* _About this exercise_:
Nothing outside the stretch is wanted. Repeat exactly the lines of the listing below from the one that contains "classification_length_3 | oob |" through the one that contains "classification_upper_length_4 | OOBB |", both ends included.

"""

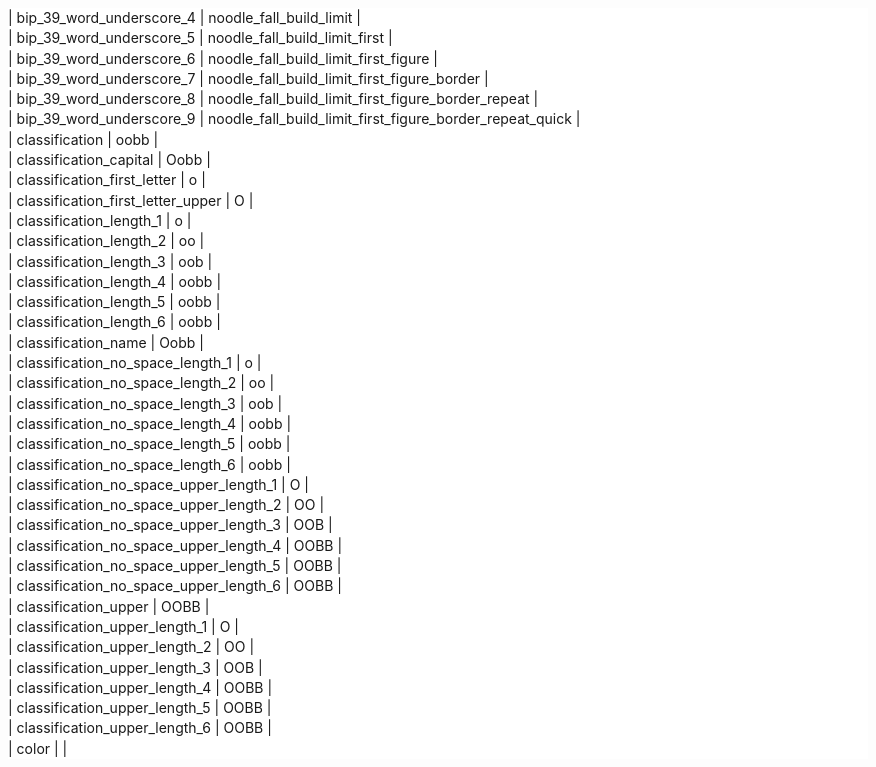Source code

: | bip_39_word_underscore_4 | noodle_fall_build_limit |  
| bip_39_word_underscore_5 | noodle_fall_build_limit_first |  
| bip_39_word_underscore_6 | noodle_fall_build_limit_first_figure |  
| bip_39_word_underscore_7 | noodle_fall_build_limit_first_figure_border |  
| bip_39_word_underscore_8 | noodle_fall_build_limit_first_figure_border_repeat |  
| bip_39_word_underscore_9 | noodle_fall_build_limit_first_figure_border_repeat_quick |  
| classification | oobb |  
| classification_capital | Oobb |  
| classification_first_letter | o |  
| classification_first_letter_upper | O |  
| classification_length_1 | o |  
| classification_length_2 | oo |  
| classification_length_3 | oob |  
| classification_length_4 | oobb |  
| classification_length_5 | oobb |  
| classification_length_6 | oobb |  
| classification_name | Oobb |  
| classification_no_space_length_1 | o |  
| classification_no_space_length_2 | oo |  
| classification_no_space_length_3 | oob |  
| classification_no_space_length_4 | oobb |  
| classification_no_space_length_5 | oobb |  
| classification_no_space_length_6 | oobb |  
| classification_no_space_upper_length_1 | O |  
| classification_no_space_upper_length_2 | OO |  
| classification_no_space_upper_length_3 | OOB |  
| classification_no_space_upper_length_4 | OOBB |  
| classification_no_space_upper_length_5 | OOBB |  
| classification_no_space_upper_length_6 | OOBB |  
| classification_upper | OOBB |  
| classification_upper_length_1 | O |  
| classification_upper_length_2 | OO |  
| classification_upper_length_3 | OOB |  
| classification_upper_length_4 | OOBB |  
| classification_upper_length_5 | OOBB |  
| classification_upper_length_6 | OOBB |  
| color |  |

"""
"""

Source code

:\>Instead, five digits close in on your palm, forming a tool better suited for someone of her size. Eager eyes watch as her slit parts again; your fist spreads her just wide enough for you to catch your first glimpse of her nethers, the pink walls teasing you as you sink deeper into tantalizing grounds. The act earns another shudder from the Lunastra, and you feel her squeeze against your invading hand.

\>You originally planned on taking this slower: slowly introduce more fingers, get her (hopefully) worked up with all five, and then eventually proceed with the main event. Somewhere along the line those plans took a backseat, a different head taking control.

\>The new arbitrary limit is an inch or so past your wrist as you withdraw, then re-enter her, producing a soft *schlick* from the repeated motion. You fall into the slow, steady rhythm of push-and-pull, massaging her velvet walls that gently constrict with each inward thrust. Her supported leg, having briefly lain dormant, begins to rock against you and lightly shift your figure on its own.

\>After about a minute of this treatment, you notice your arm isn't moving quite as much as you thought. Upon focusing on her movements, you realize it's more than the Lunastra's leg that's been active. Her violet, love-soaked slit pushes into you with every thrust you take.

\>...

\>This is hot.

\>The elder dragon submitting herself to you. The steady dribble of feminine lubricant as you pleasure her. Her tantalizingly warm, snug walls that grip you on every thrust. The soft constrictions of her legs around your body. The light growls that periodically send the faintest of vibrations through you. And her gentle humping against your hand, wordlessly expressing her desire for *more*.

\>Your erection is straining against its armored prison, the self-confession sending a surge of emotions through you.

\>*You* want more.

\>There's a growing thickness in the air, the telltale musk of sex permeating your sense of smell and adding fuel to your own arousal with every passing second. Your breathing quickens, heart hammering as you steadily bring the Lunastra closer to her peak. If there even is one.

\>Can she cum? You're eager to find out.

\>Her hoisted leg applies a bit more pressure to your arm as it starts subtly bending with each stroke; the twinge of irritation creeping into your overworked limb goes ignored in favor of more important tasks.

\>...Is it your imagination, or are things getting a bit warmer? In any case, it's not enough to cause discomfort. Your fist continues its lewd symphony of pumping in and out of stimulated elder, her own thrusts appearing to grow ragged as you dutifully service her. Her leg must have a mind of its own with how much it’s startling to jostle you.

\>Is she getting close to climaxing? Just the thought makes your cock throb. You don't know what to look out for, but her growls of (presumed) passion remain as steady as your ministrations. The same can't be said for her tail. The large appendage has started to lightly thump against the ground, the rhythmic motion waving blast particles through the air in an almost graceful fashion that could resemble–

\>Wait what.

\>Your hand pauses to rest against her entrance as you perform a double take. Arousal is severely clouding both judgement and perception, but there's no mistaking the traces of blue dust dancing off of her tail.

"""

* _Result for this task_:
| classification_length_3 | oob |  
| classification_length_4 | oobb |  
| classification_length_5 | oobb |  
| classification_length_6 | oobb |  
| classification_name | Oobb |  
| classification_no_space_length_1 | o |  
| classification_no_space_length_2 | oo |  
| classification_no_space_length_3 | oob |  
| classification_no_space_length_4 | oobb |  
| classification_no_space_length_5 | oobb |  
| classification_no_space_length_6 | oobb |  
| classification_no_space_upper_length_1 | O |  
| classification_no_space_upper_length_2 | OO |  
| classification_no_space_upper_length_3 | OOB |  
| classification_no_space_upper_length_4 | OOBB |  
| classification_no_space_upper_length_5 | OOBB |  
| classification_no_space_upper_length_6 | OOBB |  
| classification_upper | OOBB |  
| classification_upper_length_1 | O |  
| classification_upper_length_2 | OO |  
| classification_upper_length_3 | OOB |  
| classification_upper_length_4 | OOBB |  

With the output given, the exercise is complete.